Dans une interview accordée au Washington Post, Edward Snowden se félicite des conséquences de ses révélations sur l'ampleur des programmes de surveillance de la NSA. Il assure avoir voulu provoquer une remise en cause de la NSA, pour son propre intérêt, et être en passe d'y parvenir.

Pour la première fois depuis son exile en Russie, où il s'était pourtant officiellement engagé auprès de Vladimir Poutine à ne plus porter atteinte aux intérêts américains (ce qui n'avait convaincu personne), l'ancien collaborateur de la NSA Edward Snowden a livré une grande interview, menée pendant 14 heures sur deux jours, au Washington Post. Le lanceur d'alerte, qui a dû fuir son pays pour éviter des représailles après avoir déclenché un scandale international sur l'étendue des écoutes menées par les Etats-Unis, ne regrette rien. Bien au contraire.

"Quelqu'un devait être le premier", dit-il pour expliquer pourquoi il a décidé, lui, à 30 ans, de se mettre en danger pour dénoncer la disproportion des programmes de surveillance américains. Il raconte qu'avant de se décider à alerter la presse, il avait confronté ses collègues aux infographies des données, et qu'ils étaient souvent "stupéfaits d'apprendre que nous collectons davantage (de données) aux Etats-Unis sur les Américains que sur les Russes en Russie". Mais il se heurtait toujours à l'esprit de soumission à la hiérarchie — interrogée par le Washington Post, la NSA réplique qu'aucun des employés interrogés suite à l'affaire Snowden n'a déclaré avoir été informé de telles informations. 

"Pour moi, en terme de satisfaction personnelle, la mission est déjà accomplie", assure Edward Snowden. "J'ai déjà gagné. Dès que les journalistes ont pu travailler, tout ce que j'ai tenté de faire a été validé. Parce que, rappelez-vous, je n'ai pas voulu changer la société. J'ai voulu donner à la société la possibilité de choisir si elle devrait se changer elle-même".

"Tout ce que j'ai voulu faire, c'est donner au public la possibilité d'avoir son mot à dire sur la manière dont ils sont gouvernés".
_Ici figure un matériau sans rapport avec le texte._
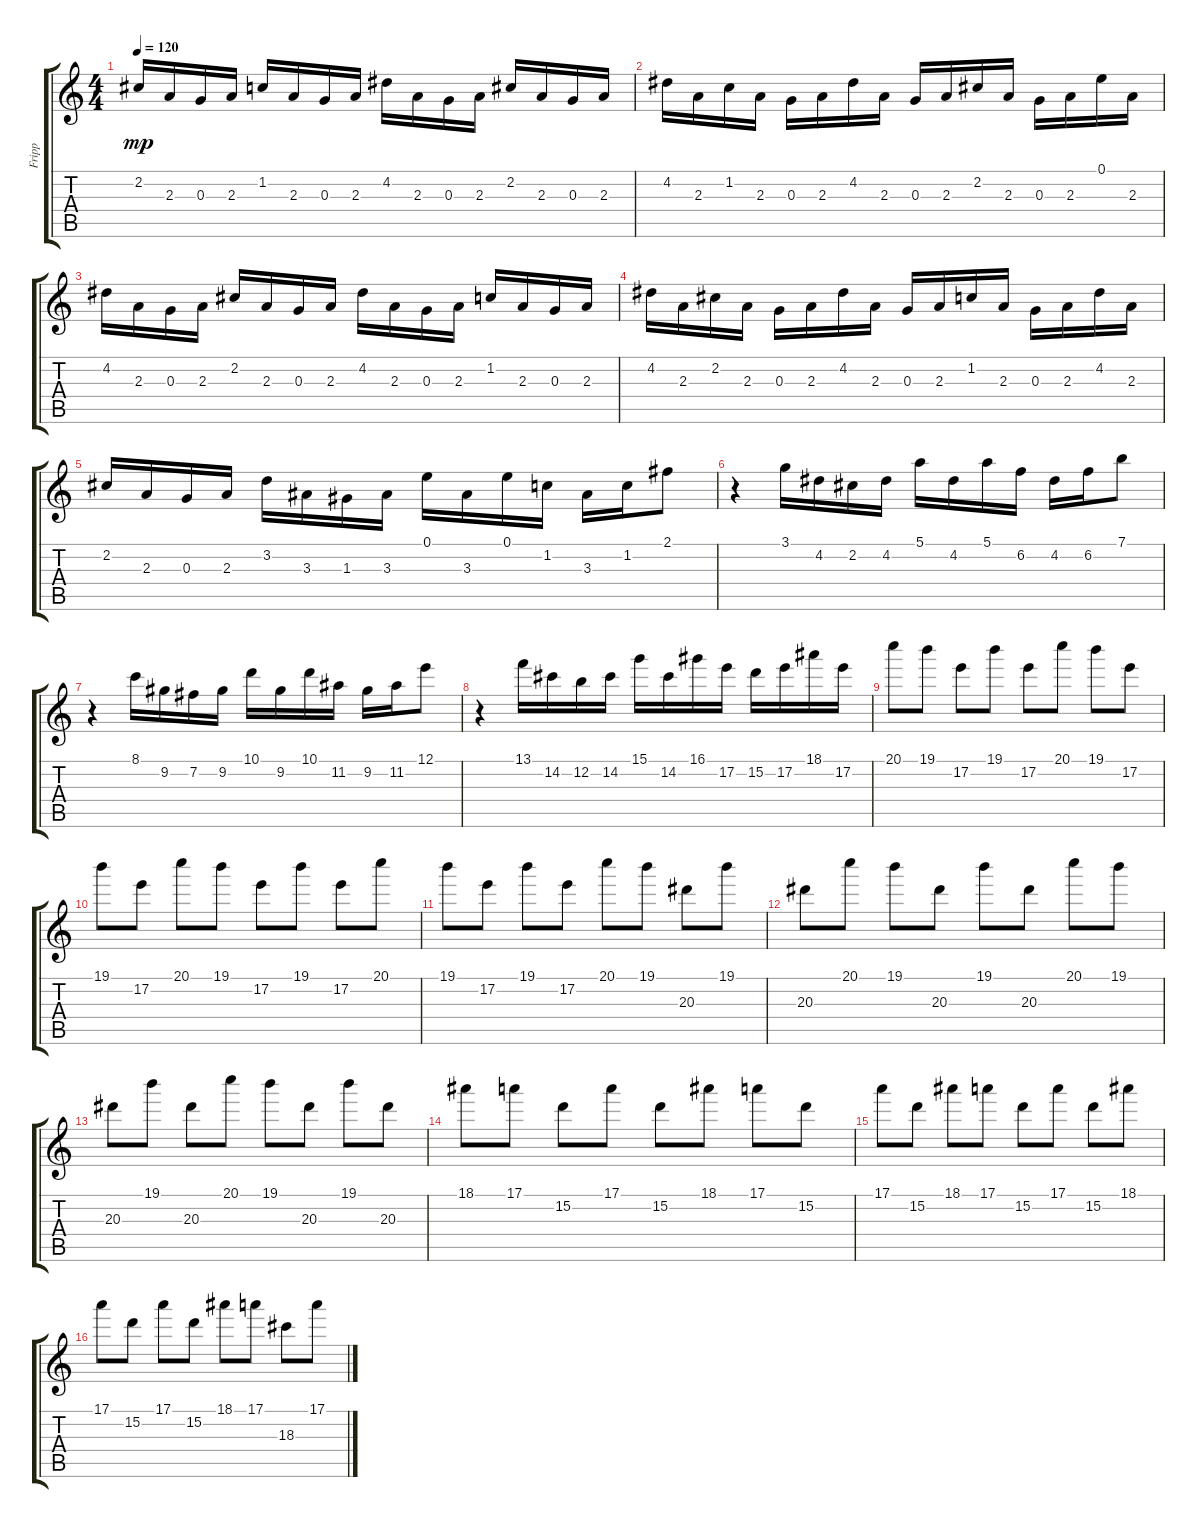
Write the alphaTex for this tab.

\track ("Fripp" "Fripp") {instrument acousticguitarnylon}
\staff {score tabs}
\tuning (E4 B3 G3 D3 A2 E2) {hide}
\ts (4 4)
\tempo 120
\clef g2
\ks c
2.2.16{dy mp} 2.3.16 0.3.16 2.3.16 1.2.16 2.3.16 0.3.16 2.3.16 4.2.16 2.3.16 0.3.16 2.3.16 2.2.16 2.3.16 0.3.16 2.3.16 |
4.2.16 2.3.16 1.2.16 2.3.16 0.3.16 2.3.16 4.2.16 2.3.16 0.3.16 2.3.16 2.2.16 2.3.16 0.3.16 2.3.16 0.1.16 2.3.16 |
4.2.16 2.3.16 0.3.16 2.3.16 2.2.16 2.3.16 0.3.16 2.3.16 4.2.16 2.3.16 0.3.16 2.3.16 1.2.16 2.3.16 0.3.16 2.3.16 |
4.2.16 2.3.16 2.2.16 2.3.16 0.3.16 2.3.16 4.2.16 2.3.16 0.3.16 2.3.16 1.2.16 2.3.16 0.3.16 2.3.16 4.2.16 2.3.16 |
2.2.16 2.3.16 0.3.16 2.3.16 3.2.16 3.3.16 1.3.16 3.3.16 0.1.16 3.3.16 0.1.16 1.2.16 3.3.16 1.2.16 2.1.8 |
r.4 3.1.16 4.2.16 2.2.16 4.2.16 5.1.16 4.2.16 5.1.16 6.2.16 4.2.16 6.2.16 7.1.8 |
r.4 8.1.16 9.2.16 7.2.16 9.2.16 10.1.16 9.2.16 10.1.16 11.2.16 9.2.16 11.2.16 12.1.8 |
r.4 13.1.16 14.2.16 12.2.16 14.2.16 15.1.16 14.2.16 16.1.16 17.2.16 15.2.16 17.2.16 18.1.16 17.2.16 |
20.1.8 19.1.8 17.2.8 19.1.8 17.2.8 20.1.8 19.1.8 17.2.8 |
19.1.8 17.2.8 20.1.8 19.1.8 17.2.8 19.1.8 17.2.8 20.1.8 |
19.1.8 17.2.8 19.1.8 17.2.8 20.1.8 19.1.8 20.3.8 19.1.8 |
20.3.8 20.1.8 19.1.8 20.3.8 19.1.8 20.3.8 20.1.8 19.1.8 |
20.3.8 19.1.8 20.3.8 20.1.8 19.1.8 20.3.8 19.1.8 20.3.8 |
18.1.8 17.1.8 15.2.8 17.1.8 15.2.8 18.1.8 17.1.8 15.2.8 |
17.1.8 15.2.8 18.1.8 17.1.8 15.2.8 17.1.8 15.2.8 18.1.8 |
17.1.8 15.2.8 17.1.8 15.2.8 18.1.8 17.1.8 18.3.8 17.1.8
Et c'est réussi. Au moins la question est-elle posée, notamment au Brésil ou en Europe, de se reposer davantage sur un stockage localisé des données, en ne faisant plus confiance aux hébergeurs américains — ce qui a poussé les industriels à demander que soit interdite toute obligation d'utiliser un cloud souverain. Les entreprises qui fournissent des solutions d'hébergement sont par ailleurs poussées à démontrer des efforts inédits de sécurisation des données, qui devient un critère de choix important. Au niveau politique, même si beaucoup reste à faire, Obama a assuré d'une reprise en main des activités de la NSA, pour en limiter la portée.

"Je n'essaye pas de faire tomber la NSA, je travaille pour améliorer la NSA. Et je travaille toujours pour la NSA actuellement. Il n'y a qu'eux qui ne le voient pas".

Même s'il parle exclusivement des Etats-Unis, ses propos peuvent aussi résonner en France. Notamment lorsqu'il affirme que la FISA, le tribunal secret chargé d'autoriser ou non les collectes de données, est manipulée par la NSA. En France, le Parlement vient de valider la loi de programmation militaire, qui confie le contrôle de la collecte de données en temps réel chez les FAI à la seule Commission Nationale de Contrôle des Interceptions de Sécurité (CNCIS), dont l'un des trois membres, Jean-Jacques Urvoas, cache qu'il en est membre lorsqu'il ment sur la portée de la loi. "Un cimetière de jugements", dit Snowden au sujet de la FISA.

Snowden réplique également à ceux qui considèrent que la collecte massive de données personnelles par des Etats n'est pas différente ou pas plus grave que la collecte massive de données par des entreprises privées comme Google, Facebook ou Twitter. Il rappelle en effet que le but des Etats est d'avoir la capacité d'utiliser ces données pour atteindre aux libertés, voire à la vie, des personnes découvertes et identifiées grâce à ces données. Au pire, les entreprises privées veulent mieux vendre leurs produits ou ceux de leurs clients.